Suddenly Willi turns to Franz, the one-armed, with his harsh voice: ‘You had to join the Prussians, you were in the war. For me that’s the same as being deprived of liberty. But they had the courts and the police on their side, and because they had them, they could gag you, and now it’s not called loss of liberty, as you, fool, think, but patriotic duty. And you sign up for it, just like you pay your taxes, and you don’t know what happens to that money neither.’
The
girl whines: ‘Enough politics. I don’t like it in the evenings.’ The boy, muttering, withdraws: ‘Load of rubbish. When it’s so nice out.’ Willi chases him off: ‘Then away with you. You think politics is what’s said indoors, and it’s people like me. I’m just demonstrating it to you. Politics will shit on your head wherever you go. If you let it.’ A shout of: ‘I’ve had it, shut up now.’
Two new customers come in. The girl swings her hips cutely, slithers along the wall, waggles her bottom, scoots sweetly over to Willi. He leaps up, they dance a pert little number, then fall into a clinch, ten-minute snog, ‘festgemauert in der Erden steht die Form aus Mehl gebrannt’.[7] No one looks. The one-armed Franz starts on his third drink, strokes his stump. The stump burns, burns, burns. Helluva boy, that Willi, helluva boy, helluva boy. The lads lug the table out, drop the straw sack out of the window, someone has showed up with an accordion, he’s sitting on a stool by the door, noodling away. Andy can, oh Andy can, he’s a handy man.
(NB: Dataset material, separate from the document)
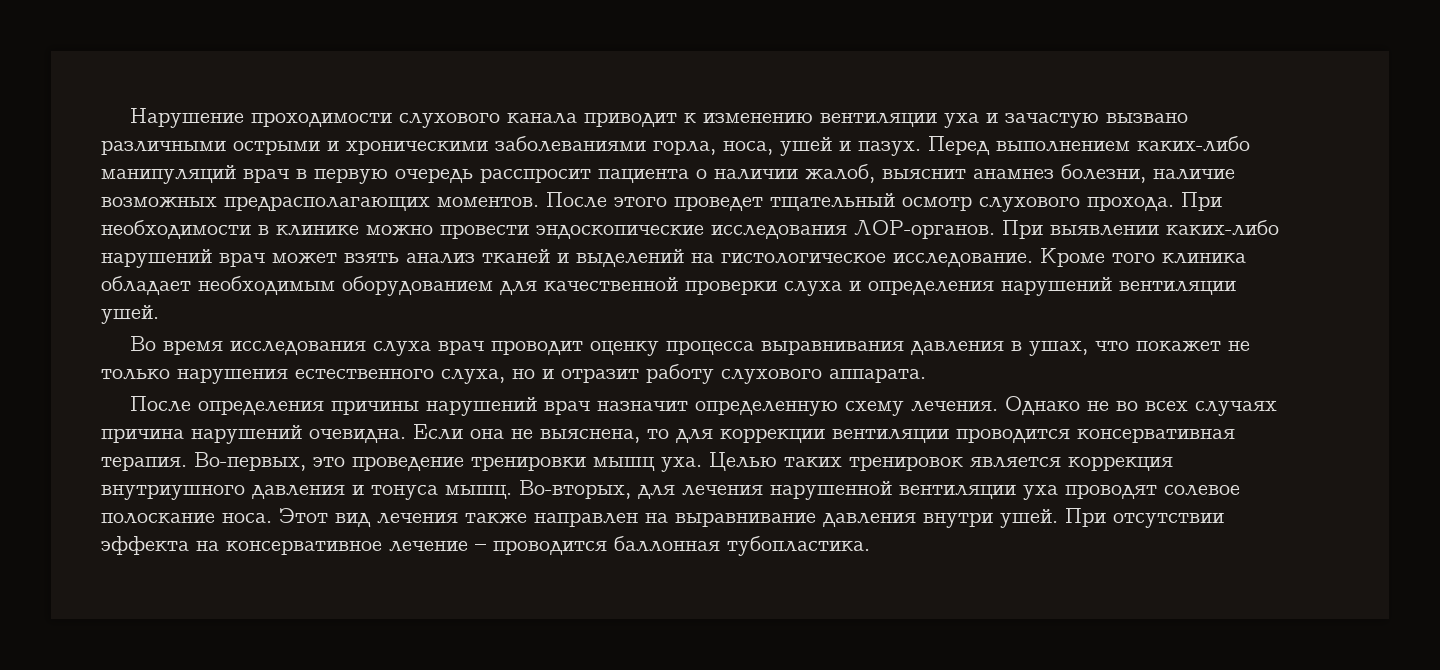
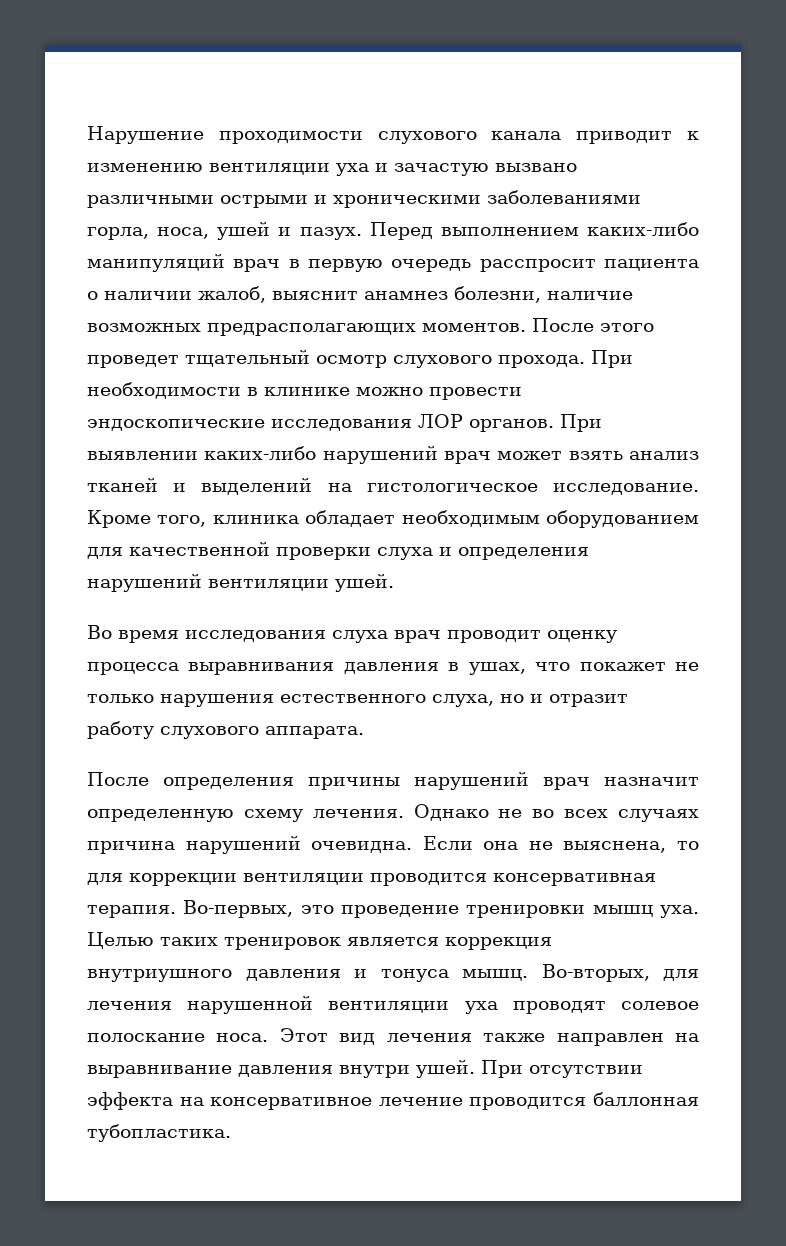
[854,220,995,239] ЛОР-органов. -> [418,414,554,432] ЛОР органов.
[1112,253,1155,263] того -> [157,515,207,527] того,
[475,544,486,551] – -> (463, 1101) none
They chatter away, have taken of their jackets, are drinking, yacking, sweating. If no one can, then my handy Andy can. Franz Biberkopf gets up, pays and says to himself: I’m too old to dance, and I don’t rightly feel like it either, I need to come into money, and I don’t much care where I get it from.
Cap on and out.
•
A couple of fellows are sitting on Rosenthaler Strasse in the middle of the day, tucking into pea soup, one has the Berliner Zeitung open next to him, is pissing himself laughing: ‘Horrifying family tragedy in Westphalia.’ ‘What’s so funny?’ ‘Listen. Father drowns his three children. Three in one go. Desperate man.’ ‘Where was it?’ ‘Place called Hamm. That’s making a clean breast of things. He must have had it up to here. But you can rely on a man like that. Wait, let’s see what become of his missus. I spect he— No, it seems she took her own life first. Separately. What do you say to that then? Jolly family, Max, they know how to live. The wife’s note: Cheat! The heading, with exclamation marks, that’s a cry for help. “I’ve had enough of this life, I’m going in the canal. Why don’t you take a rope and hang yourself. Julie.” Full stop.’ He doubles over with laughter: ‘There’s real strife for you: she goes in the canal, and he’s to reach for the rope. The wife says: hang yourself, and he throws the kids in the water. The man doesn’t do as he’s told. No wonder the marriage was a failure.’